- **Aim of the task**
Pick out every line in the entries below that contains the string "order", and copy each of those lines. Matching is case-sensitive.

** start of Record set **

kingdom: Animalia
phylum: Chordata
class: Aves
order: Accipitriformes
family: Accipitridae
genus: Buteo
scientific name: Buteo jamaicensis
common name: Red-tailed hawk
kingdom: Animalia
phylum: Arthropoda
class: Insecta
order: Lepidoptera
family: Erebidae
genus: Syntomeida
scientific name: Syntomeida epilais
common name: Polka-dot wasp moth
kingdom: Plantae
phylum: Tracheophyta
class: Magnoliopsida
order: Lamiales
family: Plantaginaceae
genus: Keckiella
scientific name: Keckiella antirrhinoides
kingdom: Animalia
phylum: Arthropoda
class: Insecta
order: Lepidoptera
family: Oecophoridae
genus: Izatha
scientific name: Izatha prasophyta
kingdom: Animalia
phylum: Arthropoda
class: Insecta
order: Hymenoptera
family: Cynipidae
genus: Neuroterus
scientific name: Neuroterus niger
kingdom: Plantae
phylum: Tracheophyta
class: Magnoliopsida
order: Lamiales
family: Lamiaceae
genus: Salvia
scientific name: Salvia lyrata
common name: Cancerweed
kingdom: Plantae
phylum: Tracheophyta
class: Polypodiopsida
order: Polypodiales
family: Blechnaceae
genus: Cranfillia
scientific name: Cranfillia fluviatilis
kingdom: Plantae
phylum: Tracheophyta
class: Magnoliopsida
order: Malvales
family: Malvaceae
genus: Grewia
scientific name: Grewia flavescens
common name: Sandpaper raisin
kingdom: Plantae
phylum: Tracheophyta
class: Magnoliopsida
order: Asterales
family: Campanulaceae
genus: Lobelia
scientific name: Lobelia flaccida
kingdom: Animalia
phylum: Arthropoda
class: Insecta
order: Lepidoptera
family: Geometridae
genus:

** end of Record set **

- **Task response**
order: Accipitriformes
order: Lepidoptera
order: Lamiales
order: Lepidoptera
order: Hymenoptera
order: Lamiales
order: Polypodiales
order: Malvales
order: Asterales
order: Lepidoptera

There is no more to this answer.